Exercise 1: In the passage below on the two-culture problem, what makes it hard for mainstream economists and environmental scientists to understand each other? Answer in one to three sentences.

The Two-Culture Problem
In my view the greatest obstacle to implementing scientifically viable economic solutions for global warming and other menacing environmental problems is not the claim that neoclassical economic theory is scientific. It is the two-culture problem famously described by British physicist and novelist C. P Snow in 1959. Snow was concerned that the single intellectual culture that existed prior to World War II was splitting into two cultures with social scientists on one side of the divide and scientists on the other. As it turned out, the two-culture problem was not resolved; each culture's members became increasingly isolated from the other's, and the divide eventually became a yawning chasm.
The schism between the two cultures of mainstream economists and environmental scientists is painfully apparent in the institutional frameworks and processes we now use to develop and implement economic solutions for environmental problems. The members of these cultures perform very different tasks and have virtually no contact with each other. This problem is further complicated by the fact that the language used on one side of the divide is virtually incomprehensible to those on the other, and the cultural differences are large. These differences range from alternate worldviews to disparate research methodologies and rules for gathering evidence.
The most expedient way to deal with this two-culture problem is also the most efficient way to begin the process of developing an environmentally responsible economic theory. The solution is to create institutional frameworks and processes for developing scientifically viable economic policies and solutions for environmental problems that require mainstream economists and environmental scientists to work closely together during every stage of the process. This idea is not as radical as it may first appear and there has already been some movement in this direction.

Exercise 2: In the listing, swap "family" for "family name" everywhere from the line containing "common name: Convulsion root" down to the line containing "genus: Porphyrio". Return only those lines, with nothing else altered.

Listing:

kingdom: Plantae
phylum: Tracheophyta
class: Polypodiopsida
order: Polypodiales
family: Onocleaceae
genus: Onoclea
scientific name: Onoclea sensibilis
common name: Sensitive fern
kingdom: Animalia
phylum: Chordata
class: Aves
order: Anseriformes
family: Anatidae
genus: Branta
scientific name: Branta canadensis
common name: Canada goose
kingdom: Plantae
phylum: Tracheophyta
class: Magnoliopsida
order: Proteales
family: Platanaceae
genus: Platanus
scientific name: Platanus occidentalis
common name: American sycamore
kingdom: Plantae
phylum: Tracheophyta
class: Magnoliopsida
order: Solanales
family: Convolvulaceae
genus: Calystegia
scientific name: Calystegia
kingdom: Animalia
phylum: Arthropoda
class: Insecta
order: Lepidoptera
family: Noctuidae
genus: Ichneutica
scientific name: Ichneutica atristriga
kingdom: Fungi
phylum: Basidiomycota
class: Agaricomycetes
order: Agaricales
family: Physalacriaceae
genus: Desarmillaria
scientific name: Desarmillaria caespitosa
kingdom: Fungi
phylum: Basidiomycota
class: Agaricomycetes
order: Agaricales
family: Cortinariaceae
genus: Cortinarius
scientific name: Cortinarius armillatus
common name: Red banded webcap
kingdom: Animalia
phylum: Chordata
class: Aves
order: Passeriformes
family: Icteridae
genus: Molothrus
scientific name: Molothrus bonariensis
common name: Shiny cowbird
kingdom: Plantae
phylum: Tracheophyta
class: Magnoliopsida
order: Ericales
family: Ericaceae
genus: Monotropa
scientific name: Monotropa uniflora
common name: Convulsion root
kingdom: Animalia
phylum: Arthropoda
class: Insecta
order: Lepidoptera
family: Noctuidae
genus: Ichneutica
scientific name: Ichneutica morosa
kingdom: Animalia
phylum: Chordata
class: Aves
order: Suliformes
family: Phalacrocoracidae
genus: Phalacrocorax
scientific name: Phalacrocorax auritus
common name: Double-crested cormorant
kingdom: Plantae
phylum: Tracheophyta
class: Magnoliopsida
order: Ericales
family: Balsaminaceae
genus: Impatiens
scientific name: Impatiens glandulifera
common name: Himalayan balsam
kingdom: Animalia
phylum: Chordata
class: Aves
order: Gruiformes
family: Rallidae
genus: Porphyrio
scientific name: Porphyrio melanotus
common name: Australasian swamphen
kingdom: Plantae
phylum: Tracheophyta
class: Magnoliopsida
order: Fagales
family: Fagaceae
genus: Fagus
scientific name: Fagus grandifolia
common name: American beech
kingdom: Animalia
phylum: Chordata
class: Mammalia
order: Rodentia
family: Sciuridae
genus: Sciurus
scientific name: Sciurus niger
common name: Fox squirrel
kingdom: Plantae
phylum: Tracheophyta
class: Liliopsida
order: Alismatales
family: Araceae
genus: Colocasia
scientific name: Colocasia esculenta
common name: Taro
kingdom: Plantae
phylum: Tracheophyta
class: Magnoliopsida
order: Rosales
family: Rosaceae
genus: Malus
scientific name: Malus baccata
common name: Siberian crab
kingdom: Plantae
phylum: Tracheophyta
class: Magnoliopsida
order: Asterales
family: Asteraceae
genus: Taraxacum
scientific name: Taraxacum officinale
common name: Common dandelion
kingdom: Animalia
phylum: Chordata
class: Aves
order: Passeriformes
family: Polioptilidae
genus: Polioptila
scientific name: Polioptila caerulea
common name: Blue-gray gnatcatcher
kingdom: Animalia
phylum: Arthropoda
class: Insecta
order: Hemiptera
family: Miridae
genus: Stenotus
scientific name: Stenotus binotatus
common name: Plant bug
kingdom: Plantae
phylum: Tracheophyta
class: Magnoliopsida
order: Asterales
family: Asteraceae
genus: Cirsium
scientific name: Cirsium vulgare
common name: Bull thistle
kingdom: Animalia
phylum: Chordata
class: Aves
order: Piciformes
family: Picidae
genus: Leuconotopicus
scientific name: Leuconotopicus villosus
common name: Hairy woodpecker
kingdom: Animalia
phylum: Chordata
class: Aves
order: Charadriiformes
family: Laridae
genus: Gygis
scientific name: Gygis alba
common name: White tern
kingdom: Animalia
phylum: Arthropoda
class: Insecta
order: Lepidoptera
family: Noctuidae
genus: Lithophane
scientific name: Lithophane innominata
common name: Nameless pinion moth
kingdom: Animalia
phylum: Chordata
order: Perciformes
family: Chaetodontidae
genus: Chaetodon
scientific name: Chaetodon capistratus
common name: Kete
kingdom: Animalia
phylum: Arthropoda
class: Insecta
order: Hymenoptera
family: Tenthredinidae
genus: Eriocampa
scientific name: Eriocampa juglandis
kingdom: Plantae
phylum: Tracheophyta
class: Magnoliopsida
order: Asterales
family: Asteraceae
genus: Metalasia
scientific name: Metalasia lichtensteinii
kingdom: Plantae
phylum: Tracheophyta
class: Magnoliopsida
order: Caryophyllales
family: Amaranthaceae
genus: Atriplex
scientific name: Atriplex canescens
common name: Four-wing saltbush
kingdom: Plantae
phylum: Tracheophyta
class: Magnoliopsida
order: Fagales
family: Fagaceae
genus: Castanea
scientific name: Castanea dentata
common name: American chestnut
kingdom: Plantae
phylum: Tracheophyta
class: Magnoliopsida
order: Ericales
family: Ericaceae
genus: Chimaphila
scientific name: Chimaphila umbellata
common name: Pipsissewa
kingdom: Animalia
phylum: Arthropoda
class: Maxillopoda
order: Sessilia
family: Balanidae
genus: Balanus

Reply 1: The language used on one side of the divide is virtually incomprehensible to those on the other, and the members of the two cultures have virtually no contact. Their cultural differences are also large, ranging from alternate worldviews to disparate research methodologies and rules for gathering evidence.

Reply 2:
common name: Convulsion root
kingdom: Animalia
phylum: Arthropoda
class: Insecta
order: Lepidoptera
family name: Noctuidae
genus: Ichneutica
scientific name: Ichneutica morosa
kingdom: Animalia
phylum: Chordata
class: Aves
order: Suliformes
family name: Phalacrocoracidae
genus: Phalacrocorax
scientific name: Phalacrocorax auritus
common name: Double-crested cormorant
kingdom: Plantae
phylum: Tracheophyta
class: Magnoliopsida
order: Ericales
family name: Balsaminaceae
genus: Impatiens
scientific name: Impatiens glandulifera
common name: Himalayan balsam
kingdom: Animalia
phylum: Chordata
class: Aves
order: Gruiformes
family name: Rallidae
genus: Porphyrio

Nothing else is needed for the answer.